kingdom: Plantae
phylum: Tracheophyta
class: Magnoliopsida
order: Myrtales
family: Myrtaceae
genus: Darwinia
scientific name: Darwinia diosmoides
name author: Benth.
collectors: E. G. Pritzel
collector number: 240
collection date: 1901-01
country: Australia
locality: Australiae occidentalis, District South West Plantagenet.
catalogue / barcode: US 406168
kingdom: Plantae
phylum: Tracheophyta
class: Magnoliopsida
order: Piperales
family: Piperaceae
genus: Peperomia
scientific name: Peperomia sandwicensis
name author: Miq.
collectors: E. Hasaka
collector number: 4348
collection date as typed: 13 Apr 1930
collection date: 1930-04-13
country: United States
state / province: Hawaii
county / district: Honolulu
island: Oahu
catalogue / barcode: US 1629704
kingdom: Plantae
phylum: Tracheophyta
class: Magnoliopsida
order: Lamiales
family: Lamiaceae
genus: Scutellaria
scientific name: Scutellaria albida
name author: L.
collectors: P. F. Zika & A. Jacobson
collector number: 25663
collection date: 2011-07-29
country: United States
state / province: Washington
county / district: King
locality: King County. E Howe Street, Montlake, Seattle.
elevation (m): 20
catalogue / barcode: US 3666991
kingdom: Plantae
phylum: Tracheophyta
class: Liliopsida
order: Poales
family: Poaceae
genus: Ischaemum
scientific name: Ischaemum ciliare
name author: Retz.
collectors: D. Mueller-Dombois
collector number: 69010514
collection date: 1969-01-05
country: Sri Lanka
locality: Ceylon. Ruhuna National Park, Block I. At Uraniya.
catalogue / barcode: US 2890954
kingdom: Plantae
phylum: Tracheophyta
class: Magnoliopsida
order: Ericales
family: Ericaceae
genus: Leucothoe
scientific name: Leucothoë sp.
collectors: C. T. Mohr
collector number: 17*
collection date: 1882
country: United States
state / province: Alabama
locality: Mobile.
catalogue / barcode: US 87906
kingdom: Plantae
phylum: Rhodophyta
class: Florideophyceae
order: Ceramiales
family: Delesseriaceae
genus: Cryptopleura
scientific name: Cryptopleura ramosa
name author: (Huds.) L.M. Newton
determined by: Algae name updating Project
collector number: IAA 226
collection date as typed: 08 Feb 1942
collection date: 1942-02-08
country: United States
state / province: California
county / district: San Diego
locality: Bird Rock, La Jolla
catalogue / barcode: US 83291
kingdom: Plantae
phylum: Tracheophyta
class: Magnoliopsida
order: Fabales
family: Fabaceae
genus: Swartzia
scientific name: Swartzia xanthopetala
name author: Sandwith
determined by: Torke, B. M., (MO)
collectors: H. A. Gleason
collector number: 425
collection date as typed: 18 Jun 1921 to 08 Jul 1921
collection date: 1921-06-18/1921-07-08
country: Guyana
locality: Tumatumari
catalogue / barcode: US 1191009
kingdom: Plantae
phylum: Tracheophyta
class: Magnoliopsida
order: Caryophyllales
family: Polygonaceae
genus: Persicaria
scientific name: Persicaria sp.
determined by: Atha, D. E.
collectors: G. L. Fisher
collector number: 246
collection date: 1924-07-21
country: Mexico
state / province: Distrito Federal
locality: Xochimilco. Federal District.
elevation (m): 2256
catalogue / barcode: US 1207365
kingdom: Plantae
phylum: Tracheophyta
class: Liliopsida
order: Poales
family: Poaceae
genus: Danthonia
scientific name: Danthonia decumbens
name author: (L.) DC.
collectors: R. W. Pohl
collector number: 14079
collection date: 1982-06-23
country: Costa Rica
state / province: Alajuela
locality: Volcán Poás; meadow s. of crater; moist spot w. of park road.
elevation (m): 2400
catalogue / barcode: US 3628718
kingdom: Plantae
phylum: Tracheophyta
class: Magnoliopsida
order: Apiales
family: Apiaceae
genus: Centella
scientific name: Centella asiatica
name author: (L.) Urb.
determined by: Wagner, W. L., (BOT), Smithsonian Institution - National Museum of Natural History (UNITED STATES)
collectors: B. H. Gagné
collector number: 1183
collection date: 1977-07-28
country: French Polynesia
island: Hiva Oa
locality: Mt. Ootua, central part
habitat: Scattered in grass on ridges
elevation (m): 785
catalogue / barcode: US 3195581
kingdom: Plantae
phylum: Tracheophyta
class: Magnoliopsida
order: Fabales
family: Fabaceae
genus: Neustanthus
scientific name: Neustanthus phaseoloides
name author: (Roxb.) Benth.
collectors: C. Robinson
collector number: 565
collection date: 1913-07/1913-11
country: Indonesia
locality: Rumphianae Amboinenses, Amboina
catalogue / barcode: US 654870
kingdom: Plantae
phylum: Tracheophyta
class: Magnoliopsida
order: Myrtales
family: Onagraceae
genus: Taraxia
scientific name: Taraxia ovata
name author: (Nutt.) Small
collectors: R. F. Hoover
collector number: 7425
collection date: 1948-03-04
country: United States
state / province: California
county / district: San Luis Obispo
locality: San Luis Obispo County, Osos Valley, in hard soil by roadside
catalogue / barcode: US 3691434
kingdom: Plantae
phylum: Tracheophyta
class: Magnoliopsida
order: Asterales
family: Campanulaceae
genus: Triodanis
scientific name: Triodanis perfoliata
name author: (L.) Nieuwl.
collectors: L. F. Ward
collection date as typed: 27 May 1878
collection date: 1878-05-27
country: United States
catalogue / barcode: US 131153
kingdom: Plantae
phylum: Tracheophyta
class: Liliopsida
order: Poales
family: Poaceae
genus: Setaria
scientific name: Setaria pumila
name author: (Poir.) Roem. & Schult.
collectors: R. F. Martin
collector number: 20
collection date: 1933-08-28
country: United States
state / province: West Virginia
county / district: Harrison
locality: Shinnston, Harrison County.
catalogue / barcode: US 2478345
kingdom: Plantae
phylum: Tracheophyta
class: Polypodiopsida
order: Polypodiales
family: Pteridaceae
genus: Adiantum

- **EXERCISE DETAILS**
Copy every line of the data above with each word, number, and mark unchanged.

- **REPLY**
kingdom: Plantae
phylum: Tracheophyta
class: Magnoliopsida
order: Myrtales
family: Myrtaceae
genus: Darwinia
scientific name: Darwinia diosmoides
name author: Benth.
collectors: E. G. Pritzel
collector number: 240
collection date: 1901-01
country: Australia
locality: Australiae occidentalis, District South West Plantagenet.
catalogue / barcode: US 406168
kingdom: Plantae
phylum: Tracheophyta
class: Magnoliopsida
order: Piperales
family: Piperaceae
genus: Peperomia
scientific name: Peperomia sandwicensis
name author: Miq.
collectors: E. Hasaka
collector number: 4348
collection date as typed: 13 Apr 1930
collection date: 1930-04-13
country: United States
state / province: Hawaii
county / district: Honolulu
island: Oahu
catalogue / barcode: US 1629704
kingdom: Plantae
phylum: Tracheophyta
class: Magnoliopsida
order: Lamiales
family: Lamiaceae
genus: Scutellaria
scientific name: Scutellaria albida
name author: L.
collectors: P. F. Zika & A. Jacobson
collector number: 25663
collection date: 2011-07-29
country: United States
state / province: Washington
county / district: King
locality: King County. E Howe Street, Montlake, Seattle.
elevation (m): 20
catalogue / barcode: US 3666991
kingdom: Plantae
phylum: Tracheophyta
class: Liliopsida
order: Poales
family: Poaceae
genus: Ischaemum
scientific name: Ischaemum ciliare
name author: Retz.
collectors: D. Mueller-Dombois
collector number: 69010514
collection date: 1969-01-05
country: Sri Lanka
locality: Ceylon. Ruhuna National Park, Block I. At Uraniya.
catalogue / barcode: US 2890954
kingdom: Plantae
phylum: Tracheophyta
class: Magnoliopsida
order: Ericales
family: Ericaceae
genus: Leucothoe
scientific name: Leucothoë sp.
collectors: C. T. Mohr
collector number: 17*
collection date: 1882
country: United States
state / province: Alabama
locality: Mobile.
catalogue / barcode: US 87906
kingdom: Plantae
phylum: Rhodophyta
class: Florideophyceae
order: Ceramiales
family: Delesseriaceae
genus: Cryptopleura
scientific name: Cryptopleura ramosa
name author: (Huds.) L.M. Newton
determined by: Algae name updating Project
collector number: IAA 226
collection date as typed: 08 Feb 1942
collection date: 1942-02-08
country: United States
state / province: California
county / district: San Diego
locality: Bird Rock, La Jolla
catalogue / barcode: US 83291
kingdom: Plantae
phylum: Tracheophyta
class: Magnoliopsida
order: Fabales
family: Fabaceae
genus: Swartzia
scientific name: Swartzia xanthopetala
name author: Sandwith
determined by: Torke, B. M., (MO)
collectors: H. A. Gleason
collector number: 425
collection date as typed: 18 Jun 1921 to 08 Jul 1921
collection date: 1921-06-18/1921-07-08
country: Guyana
locality: Tumatumari
catalogue / barcode: US 1191009
kingdom: Plantae
phylum: Tracheophyta
class: Magnoliopsida
order: Caryophyllales
family: Polygonaceae
genus: Persicaria
scientific name: Persicaria sp.
determined by: Atha, D. E.
collectors: G. L. Fisher
collector number: 246
collection date: 1924-07-21
country: Mexico
state / province: Distrito Federal
locality: Xochimilco. Federal District.
elevation (m): 2256
catalogue / barcode: US 1207365
kingdom: Plantae
phylum: Tracheophyta
class: Liliopsida
order: Poales
family: Poaceae
genus: Danthonia
scientific name: Danthonia decumbens
name author: (L.) DC.
collectors: R. W. Pohl
collector number: 14079
collection date: 1982-06-23
country: Costa Rica
state / province: Alajuela
locality: Volcán Poás; meadow s. of crater; moist spot w. of park road.
elevation (m): 2400
catalogue / barcode: US 3628718
kingdom: Plantae
phylum: Tracheophyta
class: Magnoliopsida
order: Apiales
family: Apiaceae
genus: Centella
scientific name: Centella asiatica
name author: (L.) Urb.
determined by: Wagner, W. L., (BOT), Smithsonian Institution - National Museum of Natural History (UNITED STATES)
collectors: B. H. Gagné
collector number: 1183
collection date: 1977-07-28
country: French Polynesia
island: Hiva Oa
locality: Mt. Ootua, central part
habitat: Scattered in grass on ridges
elevation (m): 785
catalogue / barcode: US 3195581
kingdom: Plantae
phylum: Tracheophyta
class: Magnoliopsida
order: Fabales
family: Fabaceae
genus: Neustanthus
scientific name: Neustanthus phaseoloides
name author: (Roxb.) Benth.
collectors: C. Robinson
collector number: 565
collection date: 1913-07/1913-11
country: Indonesia
locality: Rumphianae Amboinenses, Amboina
catalogue / barcode: US 654870
kingdom: Plantae
phylum: Tracheophyta
class: Magnoliopsida
order: Myrtales
family: Onagraceae
genus: Taraxia
scientific name: Taraxia ovata
name author: (Nutt.) Small
collectors: R. F. Hoover
collector number: 7425
collection date: 1948-03-04
country: United States
state / province: California
county / district: San Luis Obispo
locality: San Luis Obispo County, Osos Valley, in hard soil by roadside
catalogue / barcode: US 3691434
kingdom: Plantae
phylum: Tracheophyta
class: Magnoliopsida
order: Asterales
family: Campanulaceae
genus: Triodanis
scientific name: Triodanis perfoliata
name author: (L.) Nieuwl.
collectors: L. F. Ward
collection date as typed: 27 May 1878
collection date: 1878-05-27
country: United States
catalogue / barcode: US 131153
kingdom: Plantae
phylum: Tracheophyta
class: Liliopsida
order: Poales
family: Poaceae
genus: Setaria
scientific name: Setaria pumila
name author: (Poir.) Roem. & Schult.
collectors: R. F. Martin
collector number: 20
collection date: 1933-08-28
country: United States
state / province: West Virginia
county / district: Harrison
locality: Shinnston, Harrison County.
catalogue / barcode: US 2478345
kingdom: Plantae
phylum: Tracheophyta
class: Polypodiopsida
order: Polypodiales
family: Pteridaceae
genus: Adiantum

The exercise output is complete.